(Ejercicios propuestos):
(A) Repite sin ningún cambio el fragmento del texto sobre la cumbre que va desde "- Innovación Tecnológica: Exploración" hasta "política exterior compartida.".
(B) Traduce al inglés la siguiente oración del texto sobre la cumbre: "Por su parte, Vladímir Putin aseguró que los vínculos entre Moscú y Beijing han alcanzado un «nivel sin precedentes»."

(Bloque de texto):
=-=-=-=-=
Por Redacción LYPmultimedios
BEIJING, CHINA (20 de mayo de 2026). – En una demostración de fuerza diplomática y alineación estratégica, el presidente chino, Xi Jinping, y su homólogo ruso, Vladímir Putin, sostuvieron este miércoles una cumbre de alto nivel en el Gran Palacio del Pueblo en Beijing.
Durante esta visita de Estado —la vigesimoquinta que realiza Putin a China—, ambos mandatarios firmaron una contundente declaración conjunta destinada a promover un «mundo multipolar y un nuevo tipo de relaciones internacionales», enviando un claro mensaje de resistencia frente a las estructuras de gobernanza global lideradas por Occidente.
El encuentro tuvo un fuerte componente histórico, al enmarcarse en el 30º aniversario de la asociación estratégica entre ambas naciones y el 25º aniversario de la firma del Tratado de Buena Vecindad y Cooperación Amistosa (firmado originalmente en 2001). Como primer gran acuerdo de la jornada, ambos líderes pactaron la extensión formal de la vigencia de este tratado fundamental.
Contrapeso global y el rol del Sur Global
El presidente Xi Jinping enfatizó que las relaciones bilaterales han alcanzado un nivel de madurez que les permite actuar como pilares de la estabilidad mundial. Hizo un llamado a utilizar plataformas como la Organización de las Naciones Unidas (ONU), los BRICS y la Organización de Cooperación de Shanghai (OCS) para guiar la reforma del sistema internacional.
«Como miembros permanentes del Consejo de Seguridad de la ONU y grandes países importantes a nivel mundial, China y Rusia deben adoptar una perspectiva estratégica y de largo plazo […] y trabajar para hacer que el sistema de gobernanza global sea más justo y razonable», manifestó el líder chino, subrayando la necesidad de unir al denominado Sur Global.
Por su parte, Vladímir Putin aseguró que los vínculos entre Moscú y Beijing han alcanzado un «nivel sin precedentes». El presidente ruso destacó que, frente a un escenario internacional volátil y las presiones de bloques externos, la cooperación entre sus naciones funciona como un «factor estabilizador».
20 acuerdos para blindar la economía y la energía
Más allá de la retórica geopolítica, la cumbre se materializó en una robusta agenda de cooperación práctica. Ante el aislamiento comercial impulsado por las sanciones occidentales contra Rusia, Moscú ha encontrado en Beijing un salvavidas económico y un socio indispensable.
Tras las conversaciones, los líderes atestiguaron la firma de 20 documentos y acuerdos de cooperación que abarcan sectores estratégicos clave:
- Energía y Recursos: Garantías para mantener el suministro estable y mutuamente beneficioso de petróleo y gas ruso hacia el mercado chino.
- Comercio y Logística: Modernización de rutas de transporte y facilitación de la inversión transfronteriza.
- Innovación Tecnológica: Exploración conjunta en terrenos científicos de vanguardia e inteligencia artificial.
La visita de Putin consolida el bloque euroasiático y reafirma que, independientemente de las presiones internacionales o los cambios de poder en otras capitales del mundo, la «asociación sin límites» entre China y Rusia sigue siendo el eje rector de su política exterior compartida.
=-=-=-=-=
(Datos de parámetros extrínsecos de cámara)
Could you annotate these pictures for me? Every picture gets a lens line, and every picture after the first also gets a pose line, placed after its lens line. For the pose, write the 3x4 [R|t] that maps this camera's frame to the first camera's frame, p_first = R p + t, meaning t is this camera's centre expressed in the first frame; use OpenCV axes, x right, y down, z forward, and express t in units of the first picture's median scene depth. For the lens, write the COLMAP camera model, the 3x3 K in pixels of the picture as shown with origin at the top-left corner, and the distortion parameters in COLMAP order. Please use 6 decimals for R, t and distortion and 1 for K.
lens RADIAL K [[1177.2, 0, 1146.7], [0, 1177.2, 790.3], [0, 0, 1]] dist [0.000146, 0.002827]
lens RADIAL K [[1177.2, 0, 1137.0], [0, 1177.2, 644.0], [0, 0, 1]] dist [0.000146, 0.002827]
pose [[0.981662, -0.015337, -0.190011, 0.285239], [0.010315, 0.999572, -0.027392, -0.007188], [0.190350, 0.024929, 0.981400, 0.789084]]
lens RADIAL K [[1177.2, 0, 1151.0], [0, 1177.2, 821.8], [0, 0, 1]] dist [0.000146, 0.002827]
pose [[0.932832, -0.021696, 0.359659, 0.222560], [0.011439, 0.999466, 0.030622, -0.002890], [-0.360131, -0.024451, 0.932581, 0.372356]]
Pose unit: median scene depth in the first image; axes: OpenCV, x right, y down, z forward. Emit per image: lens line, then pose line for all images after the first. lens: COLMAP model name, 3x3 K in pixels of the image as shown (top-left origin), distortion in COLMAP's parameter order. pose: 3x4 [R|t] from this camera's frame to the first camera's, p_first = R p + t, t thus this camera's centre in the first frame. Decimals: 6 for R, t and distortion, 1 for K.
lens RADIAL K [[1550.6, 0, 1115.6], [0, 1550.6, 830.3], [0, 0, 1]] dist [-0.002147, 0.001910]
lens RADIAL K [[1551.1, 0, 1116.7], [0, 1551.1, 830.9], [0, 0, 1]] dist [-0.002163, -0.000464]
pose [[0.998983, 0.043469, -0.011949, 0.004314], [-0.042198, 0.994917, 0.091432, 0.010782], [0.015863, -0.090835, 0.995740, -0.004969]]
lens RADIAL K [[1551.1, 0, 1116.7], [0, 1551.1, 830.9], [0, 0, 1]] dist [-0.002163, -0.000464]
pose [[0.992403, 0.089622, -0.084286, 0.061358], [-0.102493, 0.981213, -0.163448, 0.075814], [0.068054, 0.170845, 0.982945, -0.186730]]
=-=-=-=-=
(Respuestas esperadas):
(A)
- Innovación Tecnológica: Exploración conjunta en terrenos científicos de vanguardia e inteligencia artificial.
La visita de Putin consolida el bloque euroasiático y reafirma que, independientemente de las presiones internacionales o los cambios de poder en otras capitales del mundo, la «asociación sin límites» entre China y Rusia sigue siendo el eje rector de su política exterior compartida.

(B) For his part, Vladimir Putin stated that ties between Moscow and Beijing have reached an "unprecedented level."